#### Task details
Can you update the material below, replacing "common name" with "vernacular name" throughout, changing nothing else, and leaving out the pictures?

:: Input rows

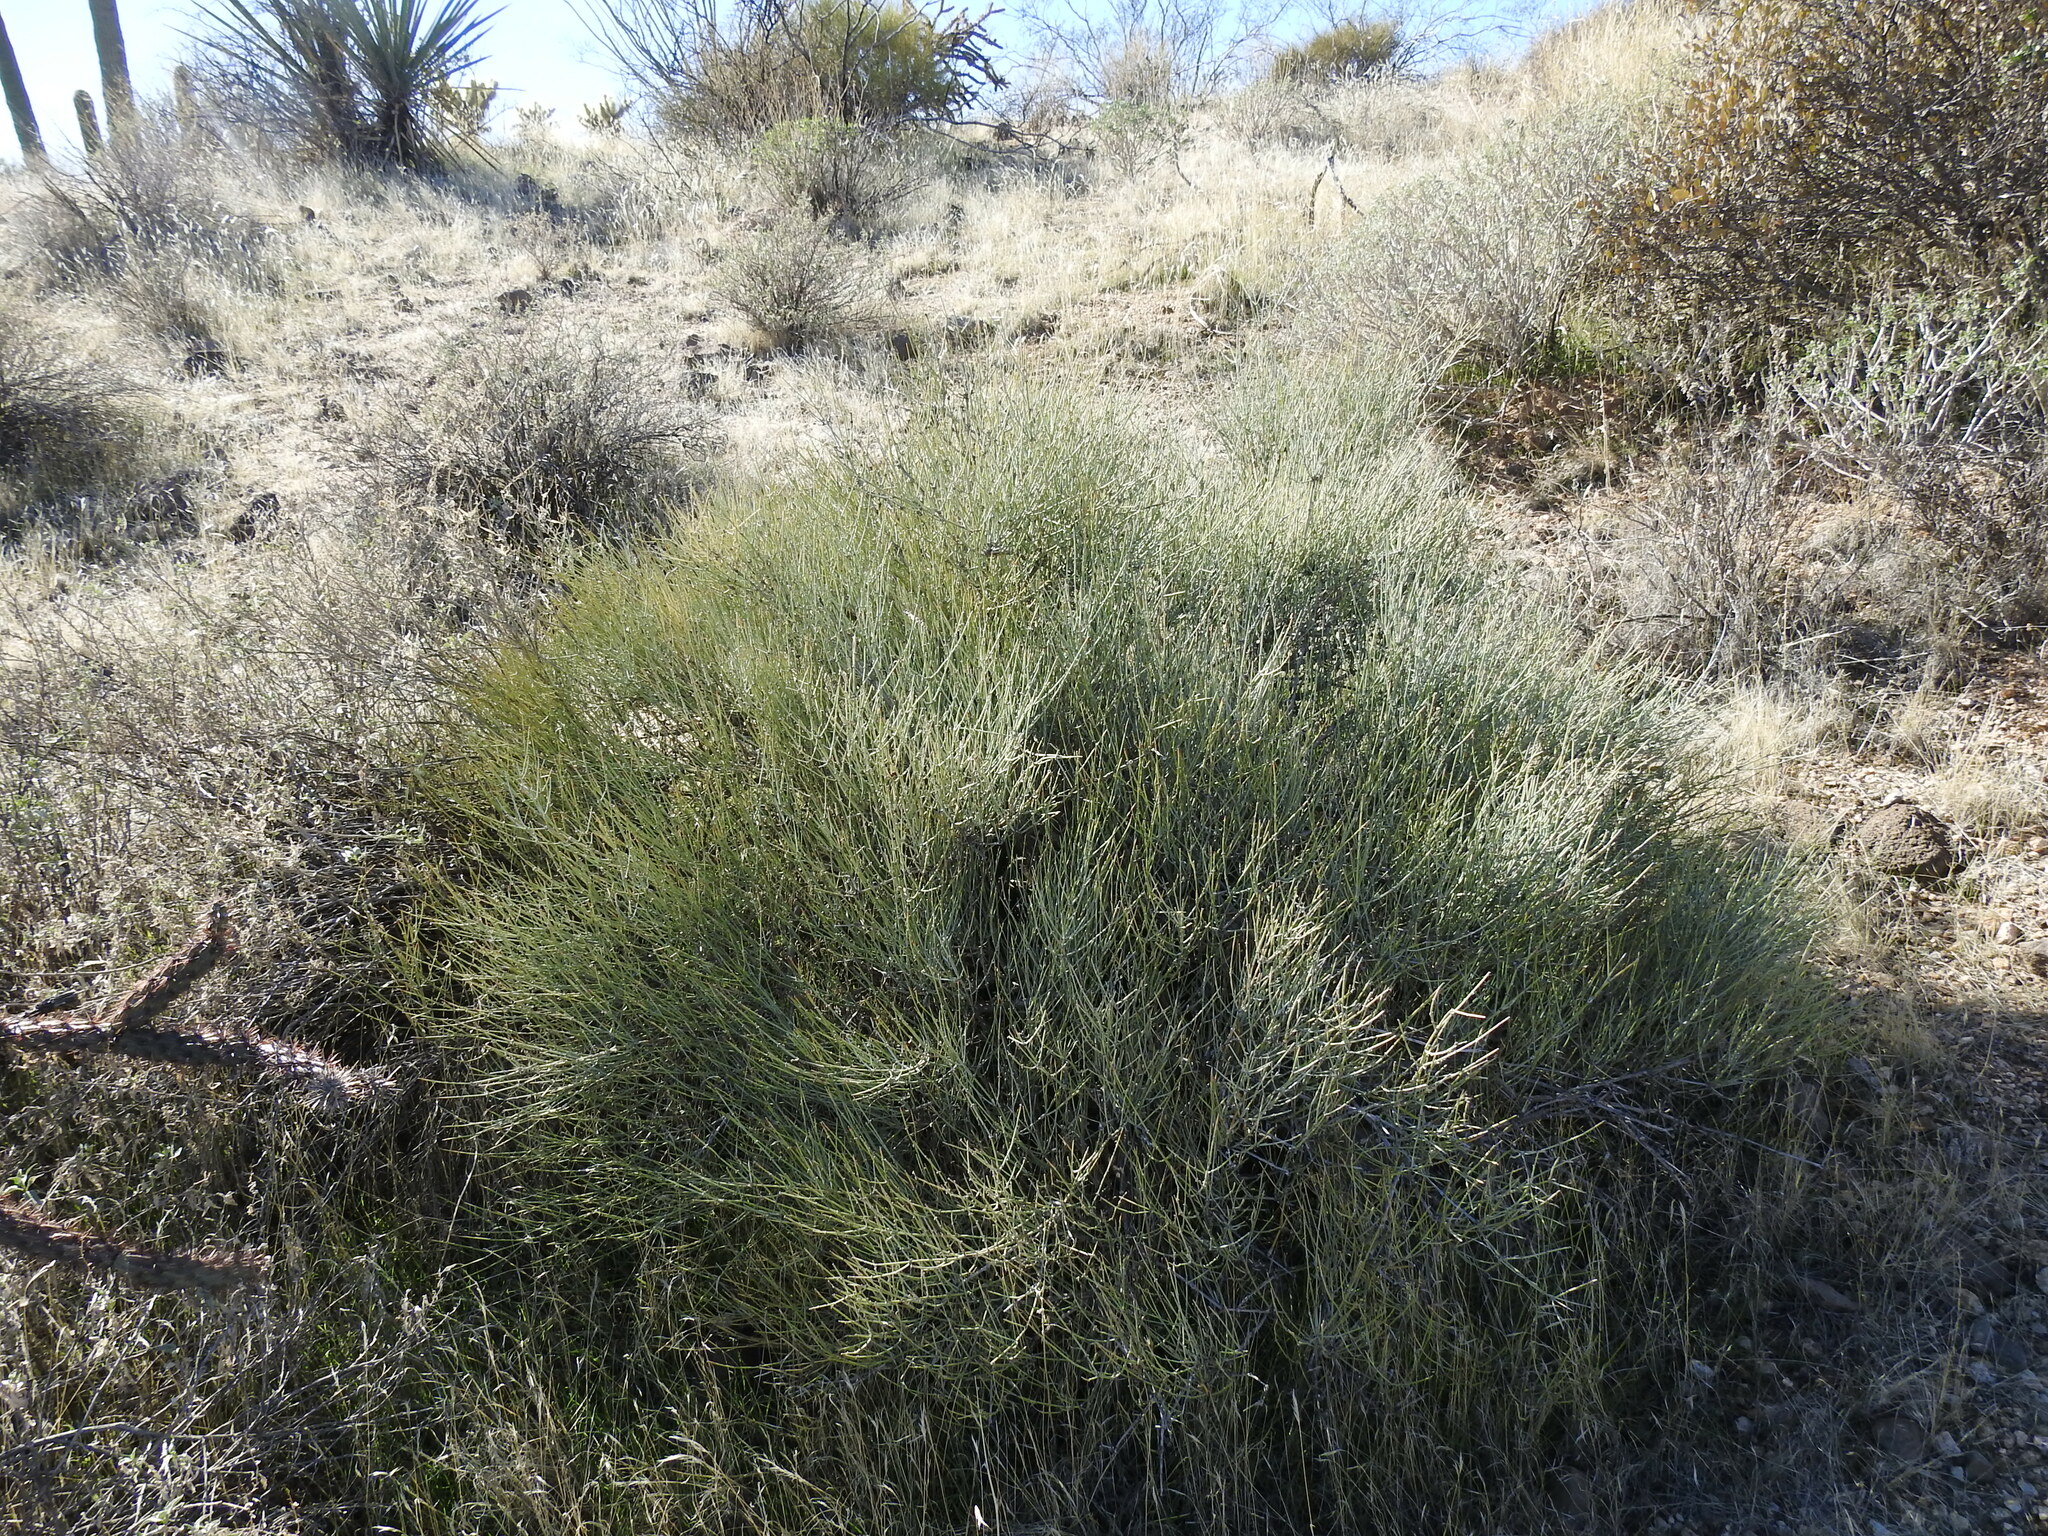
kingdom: Plantae
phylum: Tracheophyta
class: Gnetopsida
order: Ephedrales
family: Ephedraceae
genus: Ephedra
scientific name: Ephedra aspera
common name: Boundary ephedra
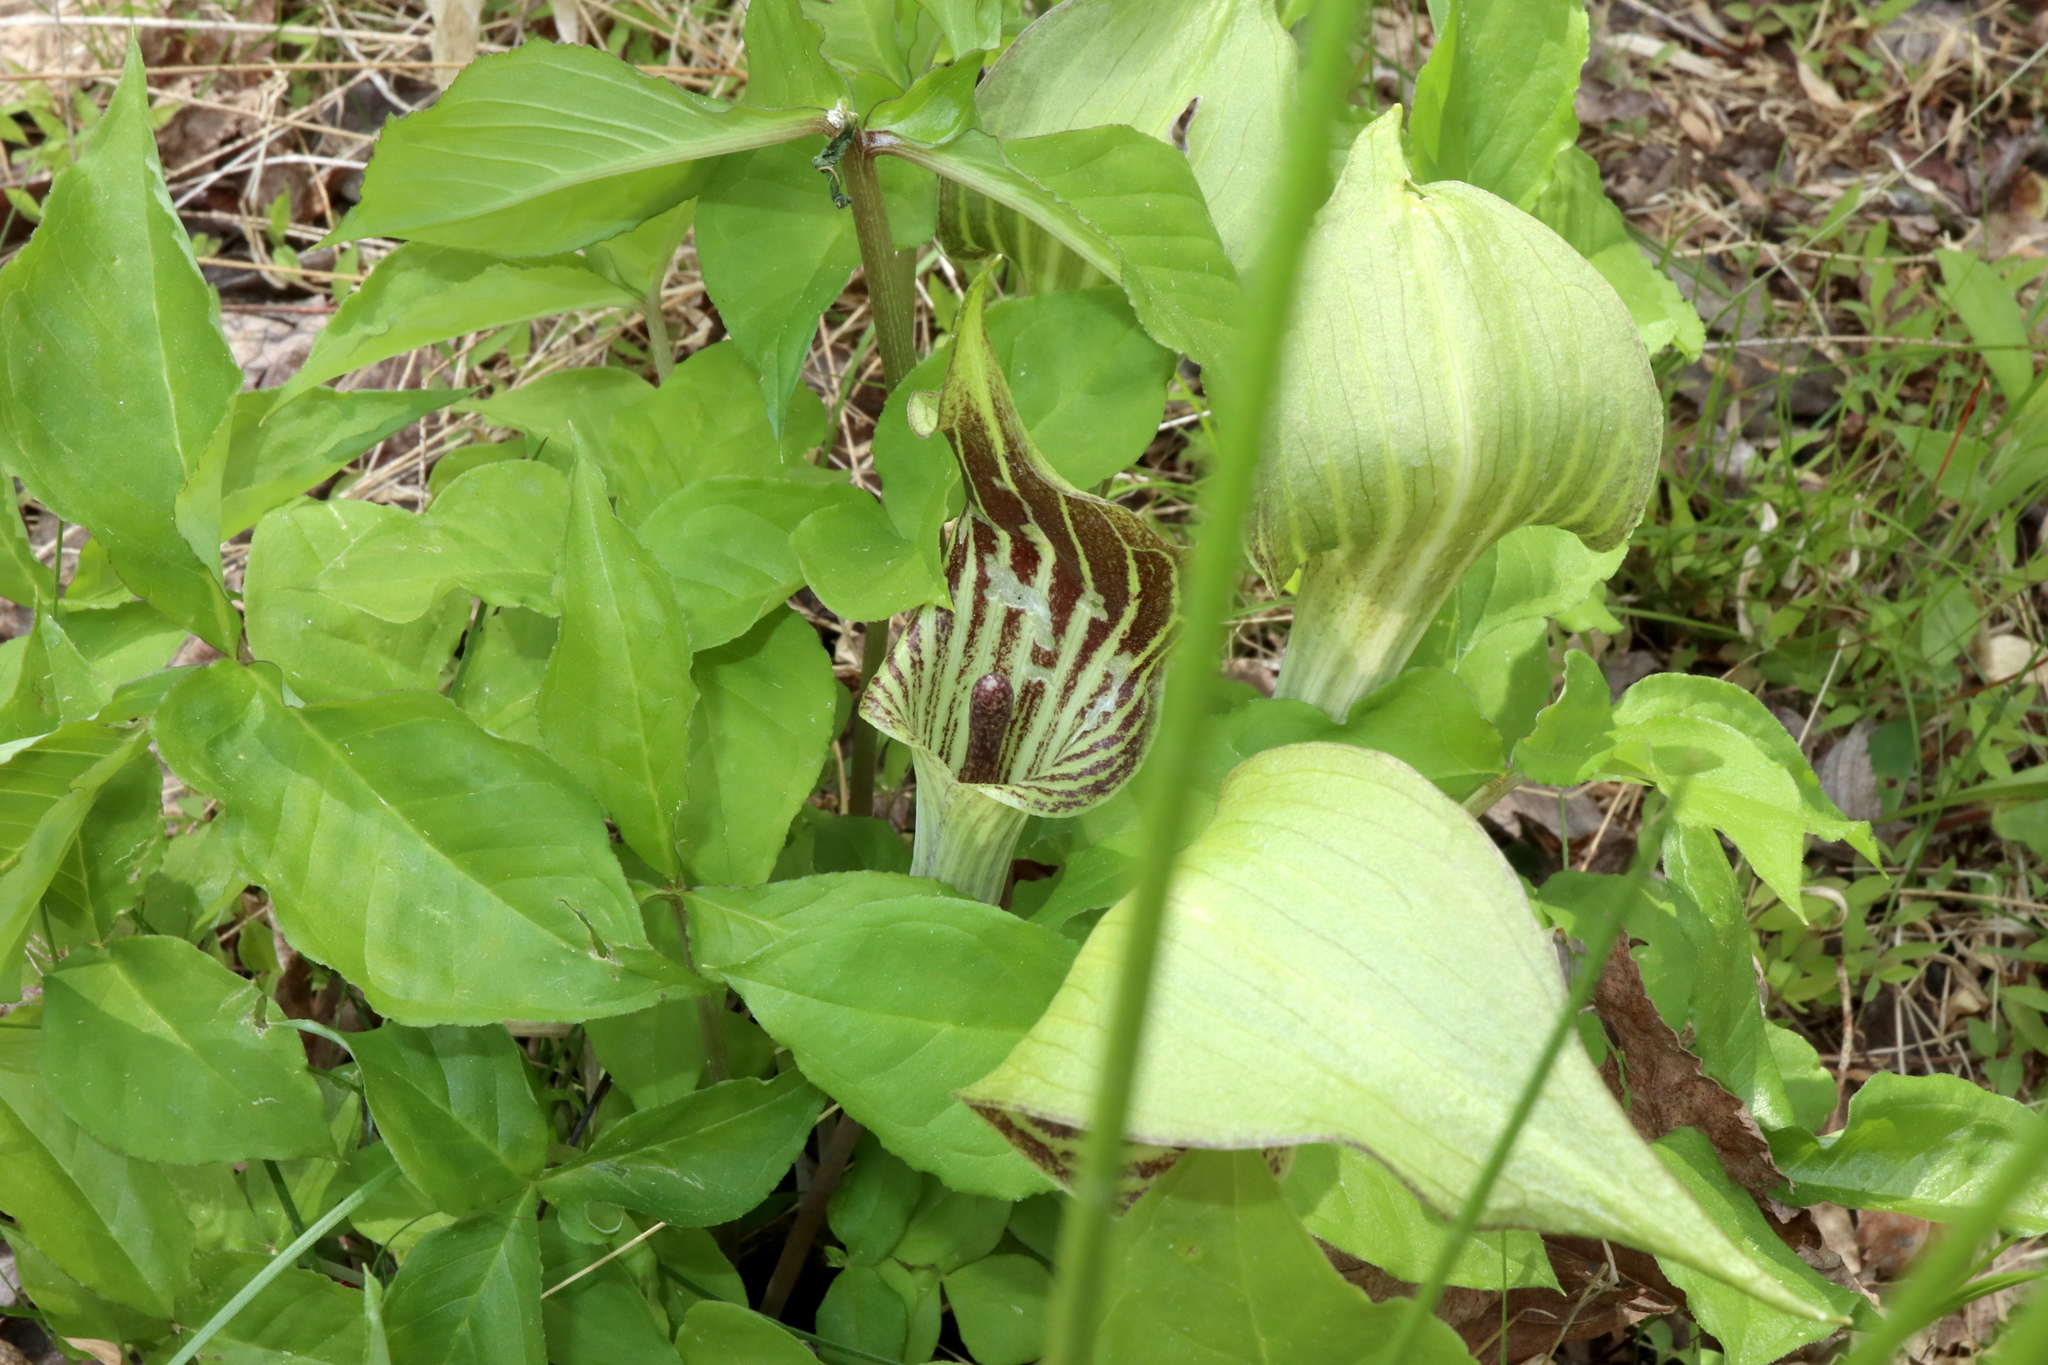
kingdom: Plantae
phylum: Tracheophyta
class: Liliopsida
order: Alismatales
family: Araceae
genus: Arisaema
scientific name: Arisaema triphyllum
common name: Jack-in-the-pulpit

::::

#### Output for this task
kingdom: Plantae
phylum: Tracheophyta
class: Gnetopsida
order: Ephedrales
family: Ephedraceae
genus: Ephedra
scientific name: Ephedra aspera
vernacular name: Boundary ephedra
kingdom: Plantae
phylum: Tracheophyta
class: Liliopsida
order: Alismatales
family: Araceae
genus: Arisaema
scientific name: Arisaema triphyllum
vernacular name: Jack-in-the-pulpit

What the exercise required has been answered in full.